- Task goal -
Set down the material below word for word, excluding the pictures.

- Data excerpts -
☆ ☆ ☆ ☆ ☆

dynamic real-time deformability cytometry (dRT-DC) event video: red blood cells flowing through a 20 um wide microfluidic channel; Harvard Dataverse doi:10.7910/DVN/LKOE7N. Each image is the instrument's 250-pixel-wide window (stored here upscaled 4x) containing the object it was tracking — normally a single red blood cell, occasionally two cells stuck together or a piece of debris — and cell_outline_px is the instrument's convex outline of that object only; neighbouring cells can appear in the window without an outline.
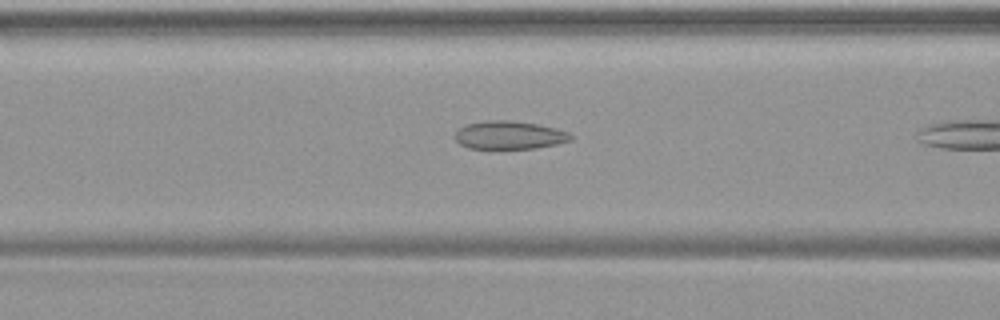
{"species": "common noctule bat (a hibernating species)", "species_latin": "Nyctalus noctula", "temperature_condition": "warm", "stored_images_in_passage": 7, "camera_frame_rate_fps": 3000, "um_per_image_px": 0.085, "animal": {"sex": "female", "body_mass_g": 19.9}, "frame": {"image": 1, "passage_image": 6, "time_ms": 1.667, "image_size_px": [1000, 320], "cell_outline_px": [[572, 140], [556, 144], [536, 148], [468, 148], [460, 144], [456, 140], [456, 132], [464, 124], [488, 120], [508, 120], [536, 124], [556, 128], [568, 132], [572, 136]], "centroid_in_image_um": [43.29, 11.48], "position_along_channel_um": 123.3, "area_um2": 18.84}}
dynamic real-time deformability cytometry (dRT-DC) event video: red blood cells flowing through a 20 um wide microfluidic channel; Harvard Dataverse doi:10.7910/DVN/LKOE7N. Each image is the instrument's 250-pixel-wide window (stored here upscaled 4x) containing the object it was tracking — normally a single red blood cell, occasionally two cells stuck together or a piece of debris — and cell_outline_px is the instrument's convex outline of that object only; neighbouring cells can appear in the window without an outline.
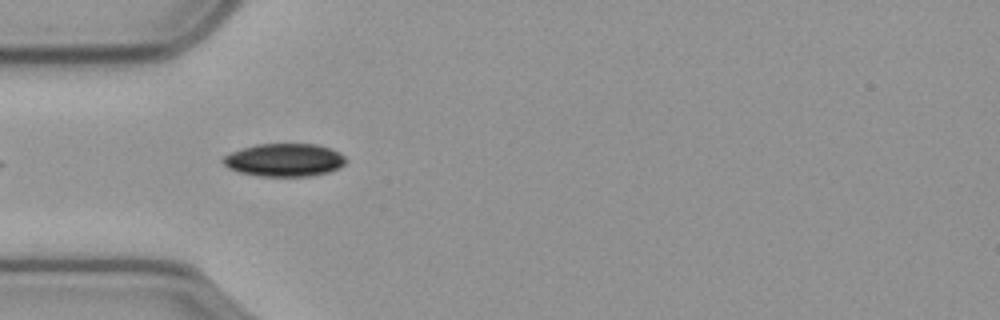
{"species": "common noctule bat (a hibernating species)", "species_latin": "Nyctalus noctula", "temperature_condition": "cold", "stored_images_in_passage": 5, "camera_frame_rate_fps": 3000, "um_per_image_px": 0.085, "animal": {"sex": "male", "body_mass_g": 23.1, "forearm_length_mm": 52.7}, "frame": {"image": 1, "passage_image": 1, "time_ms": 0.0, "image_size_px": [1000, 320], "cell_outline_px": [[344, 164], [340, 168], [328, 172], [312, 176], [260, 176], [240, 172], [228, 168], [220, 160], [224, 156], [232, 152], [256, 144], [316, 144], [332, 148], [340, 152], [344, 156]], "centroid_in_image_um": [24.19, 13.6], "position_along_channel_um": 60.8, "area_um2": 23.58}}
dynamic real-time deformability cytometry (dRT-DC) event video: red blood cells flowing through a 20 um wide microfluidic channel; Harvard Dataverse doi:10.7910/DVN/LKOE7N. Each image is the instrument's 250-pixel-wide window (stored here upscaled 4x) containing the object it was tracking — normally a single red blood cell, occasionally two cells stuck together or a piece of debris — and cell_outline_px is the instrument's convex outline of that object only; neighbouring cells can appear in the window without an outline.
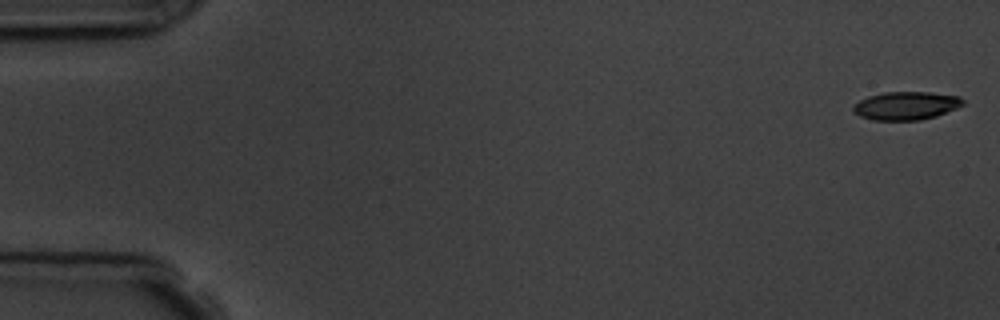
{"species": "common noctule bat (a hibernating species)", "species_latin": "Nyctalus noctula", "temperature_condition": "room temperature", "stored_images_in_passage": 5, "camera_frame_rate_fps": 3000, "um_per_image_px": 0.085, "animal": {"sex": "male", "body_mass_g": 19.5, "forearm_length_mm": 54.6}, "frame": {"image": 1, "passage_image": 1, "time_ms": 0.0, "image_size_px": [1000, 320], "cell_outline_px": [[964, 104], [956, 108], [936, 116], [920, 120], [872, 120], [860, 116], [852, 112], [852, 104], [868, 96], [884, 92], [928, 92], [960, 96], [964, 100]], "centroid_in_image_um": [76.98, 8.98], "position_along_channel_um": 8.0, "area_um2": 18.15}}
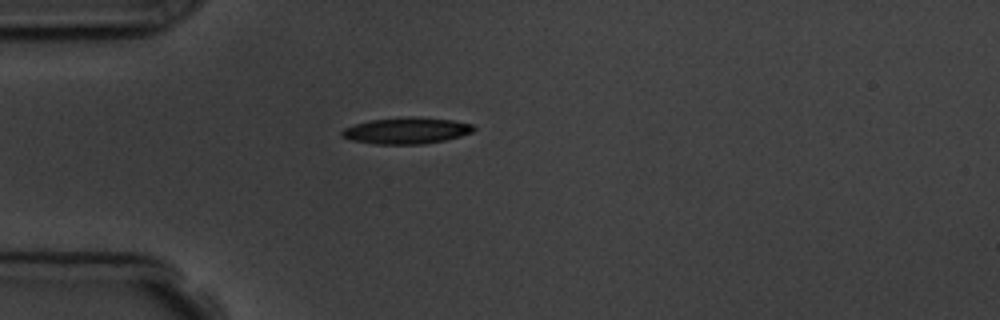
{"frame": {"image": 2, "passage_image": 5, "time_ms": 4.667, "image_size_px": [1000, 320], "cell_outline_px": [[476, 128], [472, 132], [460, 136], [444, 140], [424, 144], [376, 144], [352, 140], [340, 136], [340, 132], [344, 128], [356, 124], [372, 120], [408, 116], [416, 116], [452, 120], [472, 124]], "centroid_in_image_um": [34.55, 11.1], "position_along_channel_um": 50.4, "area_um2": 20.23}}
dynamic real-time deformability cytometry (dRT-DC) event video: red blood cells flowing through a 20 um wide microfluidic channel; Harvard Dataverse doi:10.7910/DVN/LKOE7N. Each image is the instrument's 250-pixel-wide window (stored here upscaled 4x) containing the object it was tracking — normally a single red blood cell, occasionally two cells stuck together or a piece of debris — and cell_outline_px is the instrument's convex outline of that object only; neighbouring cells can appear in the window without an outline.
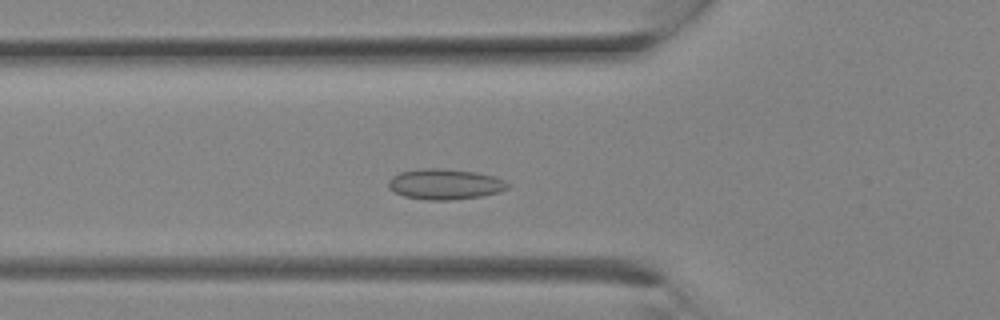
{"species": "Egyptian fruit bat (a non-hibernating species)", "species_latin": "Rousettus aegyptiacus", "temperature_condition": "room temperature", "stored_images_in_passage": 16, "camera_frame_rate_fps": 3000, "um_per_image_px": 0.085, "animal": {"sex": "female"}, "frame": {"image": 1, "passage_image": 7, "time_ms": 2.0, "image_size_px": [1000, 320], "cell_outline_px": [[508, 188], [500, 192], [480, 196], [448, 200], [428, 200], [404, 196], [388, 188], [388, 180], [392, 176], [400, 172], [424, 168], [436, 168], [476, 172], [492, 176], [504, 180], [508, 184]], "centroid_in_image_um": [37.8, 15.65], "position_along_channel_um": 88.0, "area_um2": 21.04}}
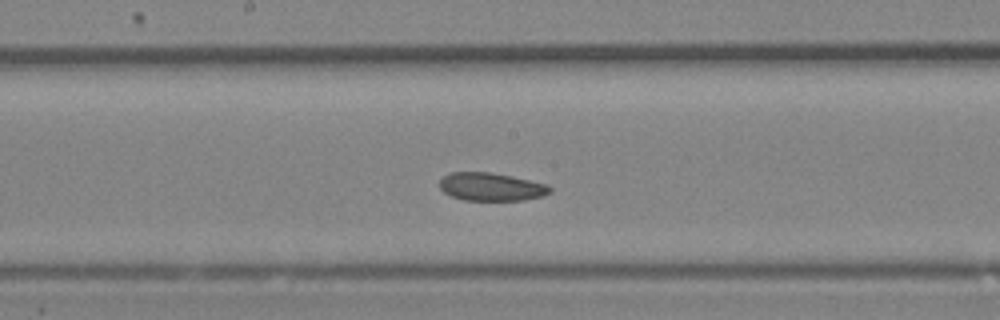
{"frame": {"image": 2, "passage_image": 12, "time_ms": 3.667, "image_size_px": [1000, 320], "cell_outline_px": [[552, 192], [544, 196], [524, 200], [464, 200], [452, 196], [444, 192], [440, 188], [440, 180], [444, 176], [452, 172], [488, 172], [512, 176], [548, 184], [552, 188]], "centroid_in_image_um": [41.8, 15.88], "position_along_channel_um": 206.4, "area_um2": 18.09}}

☆ ☆ ☆ ☆ ☆

- Exercise response -
dynamic real-time deformability cytometry (dRT-DC) event video: red blood cells flowing through a 20 um wide microfluidic channel; Harvard Dataverse doi:10.7910/DVN/LKOE7N. Each image is the instrument's 250-pixel-wide window (stored here upscaled 4x) containing the object it was tracking — normally a single red blood cell, occasionally two cells stuck together or a piece of debris — and cell_outline_px is the instrument's convex outline of that object only; neighbouring cells can appear in the window without an outline.
{"species": "common noctule bat (a hibernating species)", "species_latin": "Nyctalus noctula", "temperature_condition": "warm", "stored_images_in_passage": 7, "camera_frame_rate_fps": 3000, "um_per_image_px": 0.085, "animal": {"sex": "female", "body_mass_g": 19.9}, "frame": {"image": 1, "passage_image": 6, "time_ms": 1.667, "image_size_px": [1000, 320], "cell_outline_px": [[572, 140], [556, 144], [536, 148], [468, 148], [460, 144], [456, 140], [456, 132], [464, 124], [488, 120], [508, 120], [536, 124], [556, 128], [568, 132], [572, 136]], "centroid_in_image_um": [43.29, 11.48], "position_along_channel_um": 123.3, "area_um2": 18.84}}
dynamic real-time deformability cytometry (dRT-DC) event video: red blood cells flowing through a 20 um wide microfluidic channel; Harvard Dataverse doi:10.7910/DVN/LKOE7N. Each image is the instrument's 250-pixel-wide window (stored here upscaled 4x) containing the object it was tracking — normally a single red blood cell, occasionally two cells stuck together or a piece of debris — and cell_outline_px is the instrument's convex outline of that object only; neighbouring cells can appear in the window without an outline.
{"species": "common noctule bat (a hibernating species)", "species_latin": "Nyctalus noctula", "temperature_condition": "cold", "stored_images_in_passage": 5, "camera_frame_rate_fps": 3000, "um_per_image_px": 0.085, "animal": {"sex": "male", "body_mass_g": 23.1, "forearm_length_mm": 52.7}, "frame": {"image": 1, "passage_image": 1, "time_ms": 0.0, "image_size_px": [1000, 320], "cell_outline_px": [[344, 164], [340, 168], [328, 172], [312, 176], [260, 176], [240, 172], [228, 168], [220, 160], [224, 156], [232, 152], [256, 144], [316, 144], [332, 148], [340, 152], [344, 156]], "centroid_in_image_um": [24.19, 13.6], "position_along_channel_um": 60.8, "area_um2": 23.58}}
dynamic real-time deformability cytometry (dRT-DC) event video: red blood cells flowing through a 20 um wide microfluidic channel; Harvard Dataverse doi:10.7910/DVN/LKOE7N. Each image is the instrument's 250-pixel-wide window (stored here upscaled 4x) containing the object it was tracking — normally a single red blood cell, occasionally two cells stuck together or a piece of debris — and cell_outline_px is the instrument's convex outline of that object only; neighbouring cells can appear in the window without an outline.
{"species": "common noctule bat (a hibernating species)", "species_latin": "Nyctalus noctula", "temperature_condition": "room temperature", "stored_images_in_passage": 5, "camera_frame_rate_fps": 3000, "um_per_image_px": 0.085, "animal": {"sex": "male", "body_mass_g": 19.5, "forearm_length_mm": 54.6}, "frame": {"image": 1, "passage_image": 1, "time_ms": 0.0, "image_size_px": [1000, 320], "cell_outline_px": [[964, 104], [956, 108], [936, 116], [920, 120], [872, 120], [860, 116], [852, 112], [852, 104], [868, 96], [884, 92], [928, 92], [960, 96], [964, 100]], "centroid_in_image_um": [76.98, 8.98], "position_along_channel_um": 8.0, "area_um2": 18.15}}
{"frame": {"image": 2, "passage_image": 5, "time_ms": 4.667, "image_size_px": [1000, 320], "cell_outline_px": [[476, 128], [472, 132], [460, 136], [444, 140], [424, 144], [376, 144], [352, 140], [340, 136], [340, 132], [344, 128], [356, 124], [372, 120], [408, 116], [416, 116], [452, 120], [472, 124]], "centroid_in_image_um": [34.55, 11.1], "position_along_channel_um": 50.4, "area_um2": 20.23}}
dynamic real-time deformability cytometry (dRT-DC) event video: red blood cells flowing through a 20 um wide microfluidic channel; Harvard Dataverse doi:10.7910/DVN/LKOE7N. Each image is the instrument's 250-pixel-wide window (stored here upscaled 4x) containing the object it was tracking — normally a single red blood cell, occasionally two cells stuck together or a piece of debris — and cell_outline_px is the instrument's convex outline of that object only; neighbouring cells can appear in the window without an outline.
{"species": "Egyptian fruit bat (a non-hibernating species)", "species_latin": "Rousettus aegyptiacus", "temperature_condition": "room temperature", "stored_images_in_passage": 16, "camera_frame_rate_fps": 3000, "um_per_image_px": 0.085, "animal": {"sex": "female"}, "frame": {"image": 1, "passage_image": 7, "time_ms": 2.0, "image_size_px": [1000, 320], "cell_outline_px": [[508, 188], [500, 192], [480, 196], [448, 200], [428, 200], [404, 196], [388, 188], [388, 180], [392, 176], [400, 172], [424, 168], [436, 168], [476, 172], [492, 176], [504, 180], [508, 184]], "centroid_in_image_um": [37.8, 15.65], "position_along_channel_um": 88.0, "area_um2": 21.04}}
{"frame": {"image": 2, "passage_image": 12, "time_ms": 3.667, "image_size_px": [1000, 320], "cell_outline_px": [[552, 192], [544, 196], [524, 200], [464, 200], [452, 196], [444, 192], [440, 188], [440, 180], [444, 176], [452, 172], [488, 172], [512, 176], [548, 184], [552, 188]], "centroid_in_image_um": [41.8, 15.88], "position_along_channel_um": 206.4, "area_um2": 18.09}}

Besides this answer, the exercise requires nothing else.